15 March 2020

Ignoring our Grandparents' Stories

Yah, yah, yah... "Those who cannot remember the past are condemned to repeat it.1 "

Vårt Land, 18 October 1918, p 8 (back page). Strong measures ordered by the
Department of Health to stem the outbreak of the Spanish flu, including closure
 of schools, churches, theaters and other gatherings in Jamestown. It also called
 for people who were sick to remain at home and for those people who were healthy
 to minimize their own possible exposure. 
History provides an enormous base of data (personal stories) that we can mine to learn about positive and negative responses to big events, like a pandemic.  I've heard some news reports declaring that the closing of schools and churches is unprecedented. But, we've had this experience before.
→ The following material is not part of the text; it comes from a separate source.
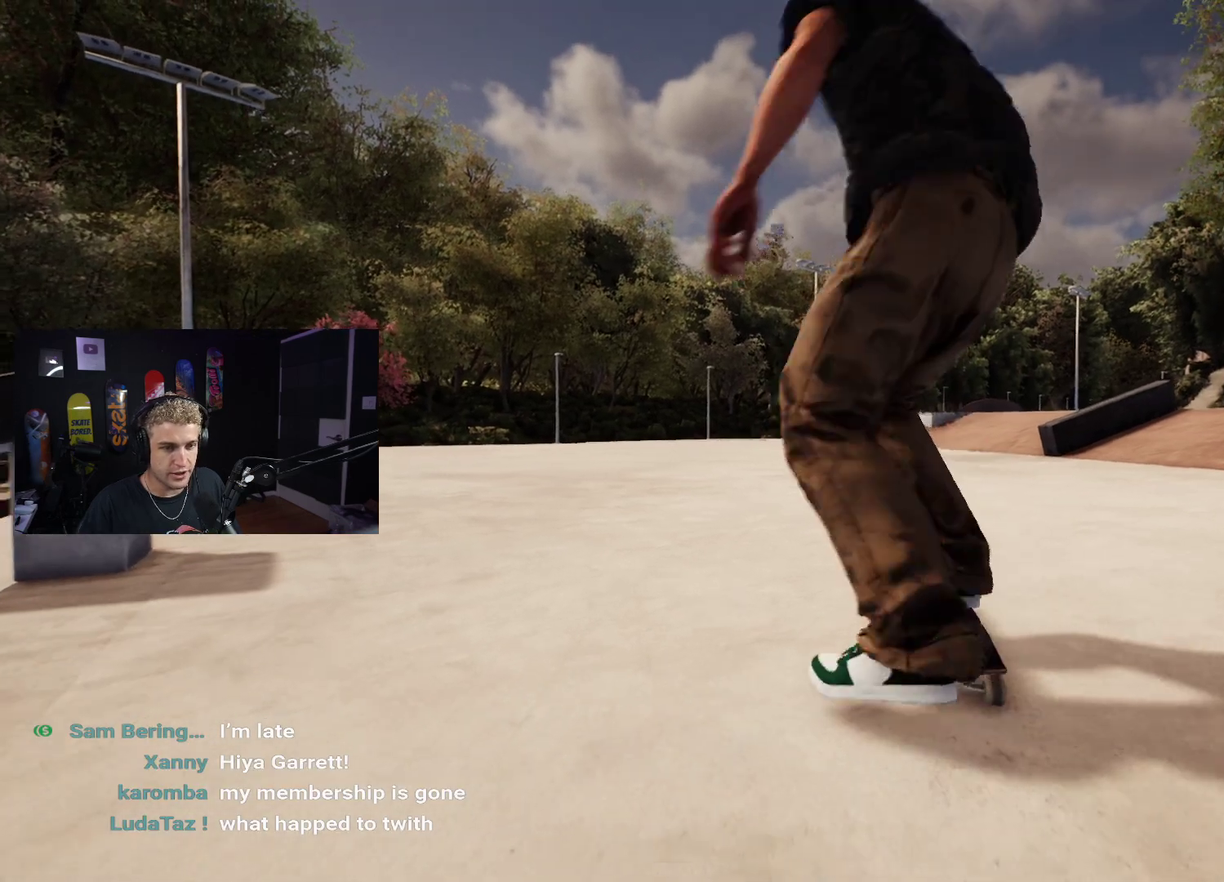
{"buttons": [], "left_stick": "down", "right_stick": "center", "events": [[50, "X", "up"], [300, "L2", "up"], [300, "left_stick", "down"]]}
My grandmother remembered that she was kept home from school in Jamestown for several weeks during the Spanish flu epidemic of 1918-1919; she didn't have bad memories from this time, only that it was unusual.  Her generation is no longer with us to provide their personal experiences, but a century of research and analysis of this major pandemic has informed our Public Health systems and the specialization in Epidemiology.
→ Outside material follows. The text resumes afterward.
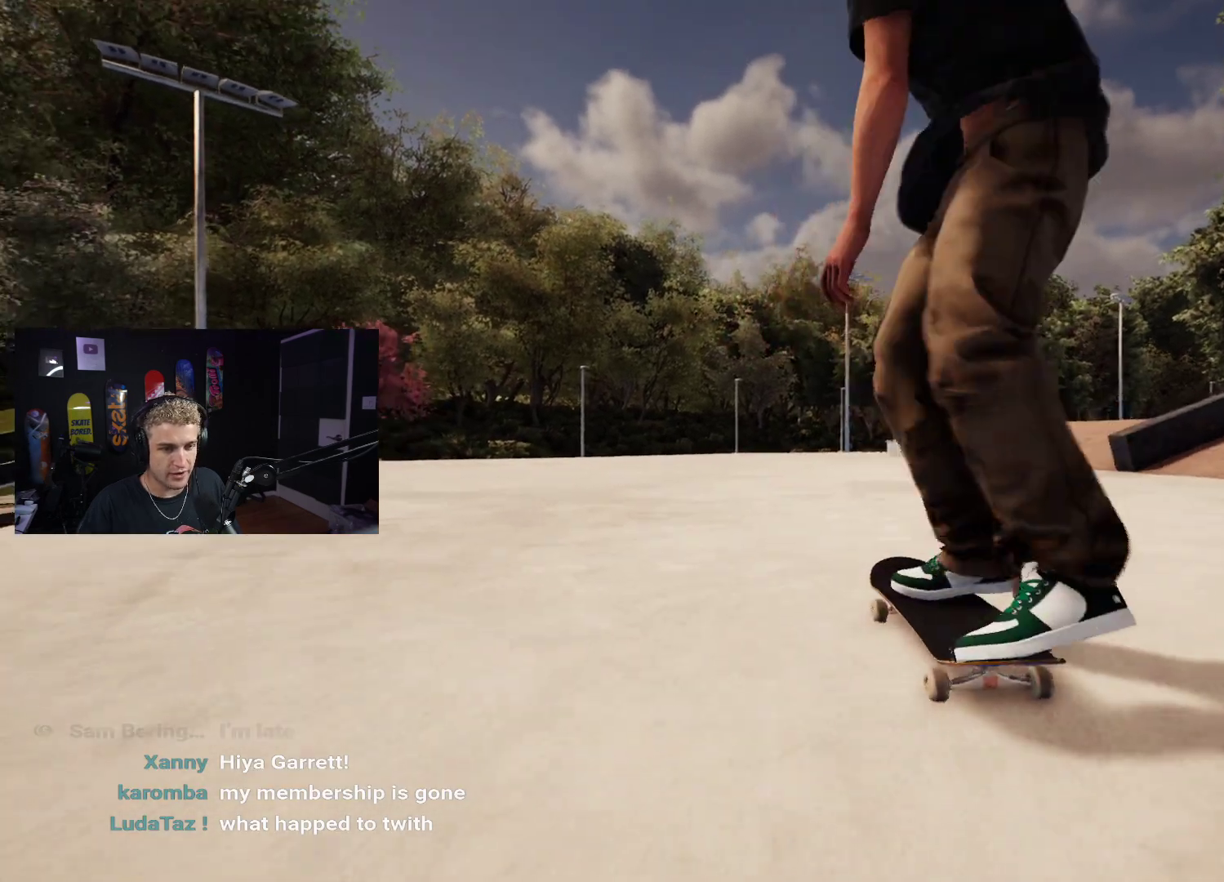
{"buttons": [], "left_stick": "down", "right_stick": "center", "events": [[83, "right_stick", "up"], [100, "left_stick", "center"], [200, "right_stick", "center"], [317, "left_stick", "down"]]}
I have been reading articles that appeared in our local newspaper, the Jamestown Evening Journal, during this period.  One news story discussed local efforts to get food to those who were sick and quarantined at home.
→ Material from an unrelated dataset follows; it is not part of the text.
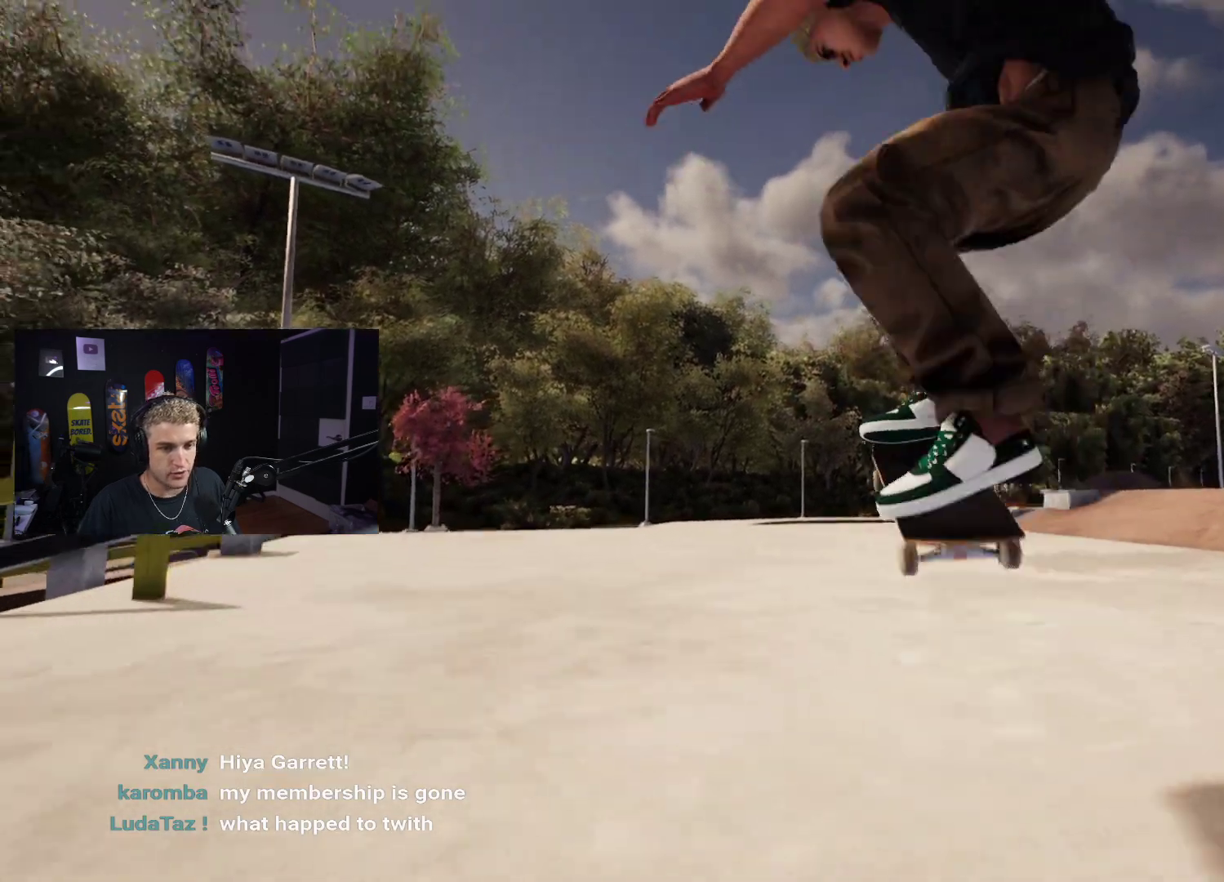
{"buttons": [], "left_stick": "down", "right_stick": "center", "events": []}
I found this blog The Flu Epidemic of 1918  by Pauline Toole on the NYC Department of Records & Information Services website to be interesting.  I wish all the best to that department and those with similar responsibilities during this crisis.  In Spain this week (which is not where the Spanish flu originated2   – take that Kansas! ) people were on their balconies cheering and clapping for their health workers.  This is going to be a long slog for all those in this calling and we need to do all that we can to make their efforts more effective and safe.

  1. "Progress, far from consisting in change, depends on retentiveness. When change is absolute there remains no being to improve and no direction is set for possible improvement: and when experience is not retained, as among savages, infancy is perpetual. Those who cannot remember the past are condemned to repeat it." George Santayana, Common Sense, Vol 1 (1905), p 284. 
  2. The origin of the naming of the influenza outbreak in 1918 that came to be called the Spanish flu is explained in this paper by Jonas Holtenius and Anna Gillman:  The Spanish flu in Uppsala, clinical and epidemiological impact of the influenza pandemic 1918–1919 on a Swedish county,  and an interesting side note about current tinkering with history was written by Catte Black. "Wikipedia Slashes Spanish Flu Death Rate From 20% to 2% is a quite a drop. What’s going on?"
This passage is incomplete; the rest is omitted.